とにかく自閉症に関してはプロの療育サポートが絶対的に不足しています。だから、忙しいアマチュアでもできて、しかも効果的な療育法を模索したいと思っています。それはこのブログの当初からのチャレンジです。(ですので、ブログトップのショートコメントにもそういった趣旨が入っています。)
塩田さん、今年もよろしくお願いします。
塩田玲子です。
明けましておめでとうございます。
ボストンも日本から14時間遅れて、やっと年が明けました。毎年日本との時差を一番感じる日が,私にとっては新年です。
アマチュアでもできるABA、
まさにそうですね。私も今月から通信としてサポートを始めましたが、どうやって皆さんにわかりやすく、そして実践しやすく、このがっちりと枠組み出来上がってしまっているABAをアレンジするのか、正に試行錯誤しております。特に、プロンプトの消去をどうわかりやすくお教えするか、が私にとってはチャレンジです。どうしても私が4段階でプロンプトの消去を行うことにこだわってしまって、難しいです。

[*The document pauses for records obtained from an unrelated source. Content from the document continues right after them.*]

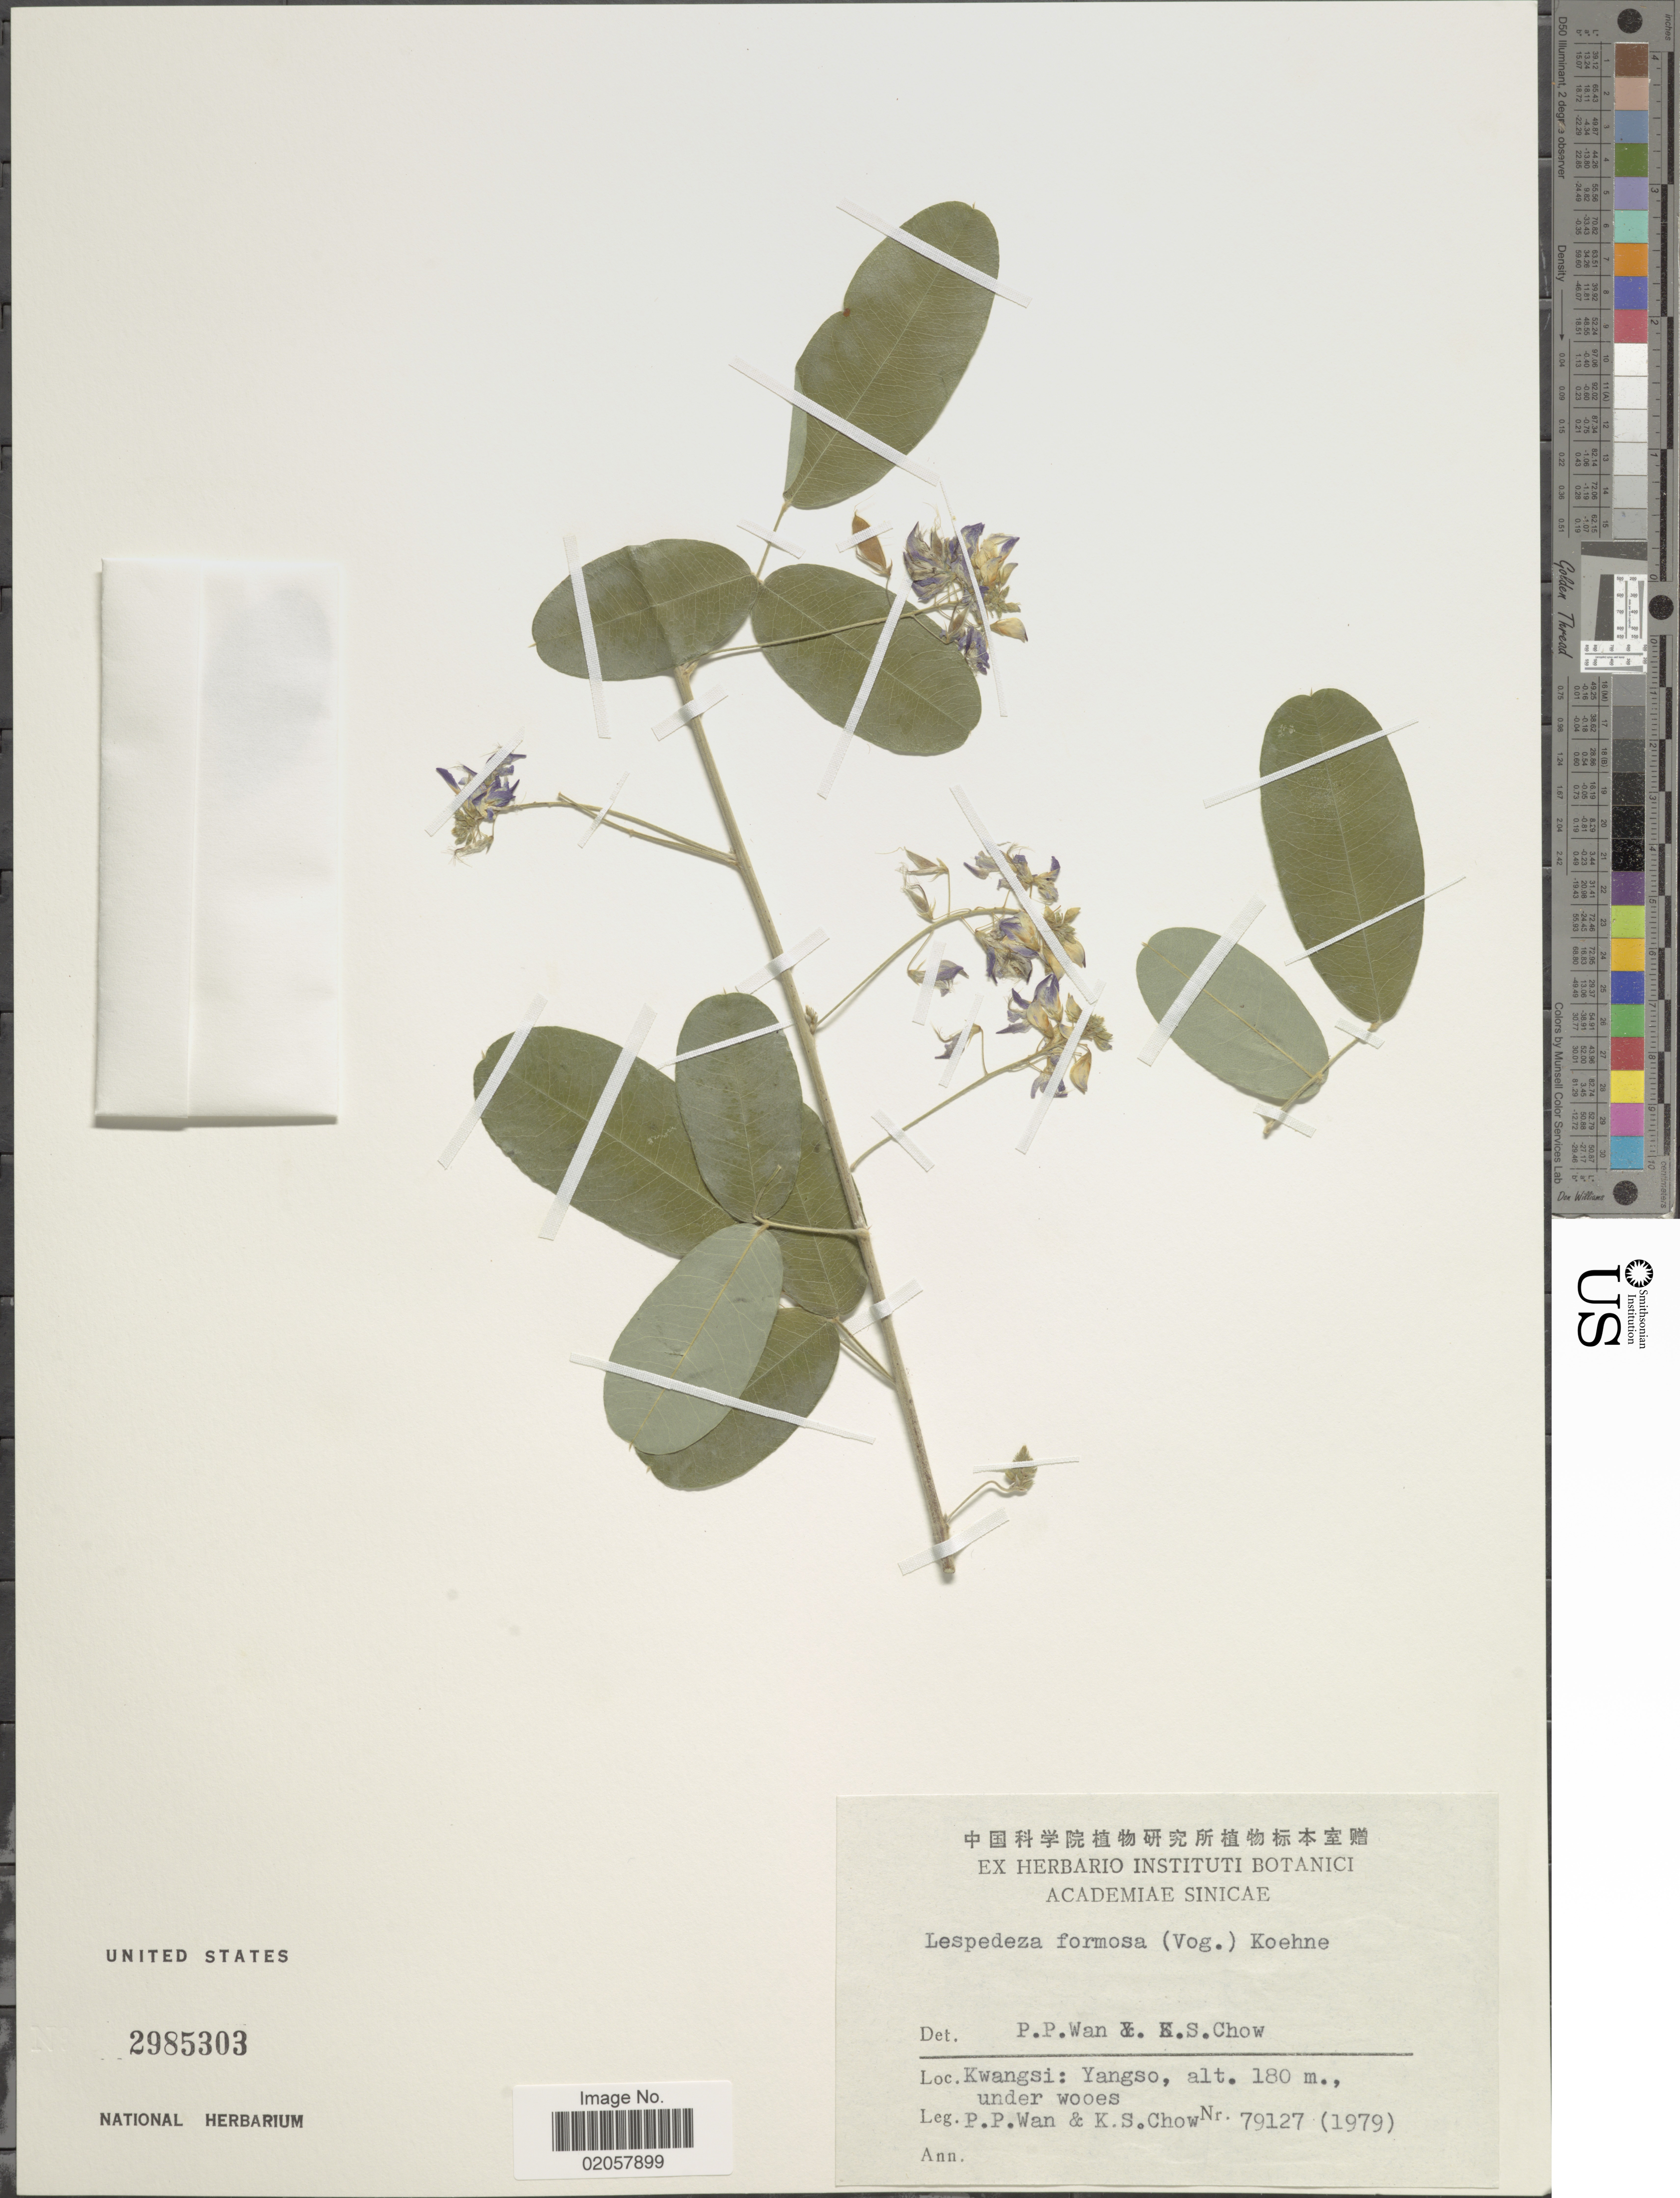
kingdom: Plantae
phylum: Tracheophyta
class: Magnoliopsida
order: Fabales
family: Fabaceae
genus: Lespedeza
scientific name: Lespedeza formosa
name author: (Vogel) Koehne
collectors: P. Wan & K. S. Chow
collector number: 79127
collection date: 1979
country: China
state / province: Guangxi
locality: Kwangsi: Yangso, under wooes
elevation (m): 180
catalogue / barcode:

アマチュアでもできるABA、本当にそうだなぁ、と何度も言ってしまいますが、同感しました。私の今年の目標は、頑張ってくださいという療育ではなく、楽しんでください、と言える療育の提供です。
それでは、また。
追伸:奥様のブログも拝見しています。娘さんも着々と成長されていらっしゃいますね。子どもの成長は本当に嬉しいですね。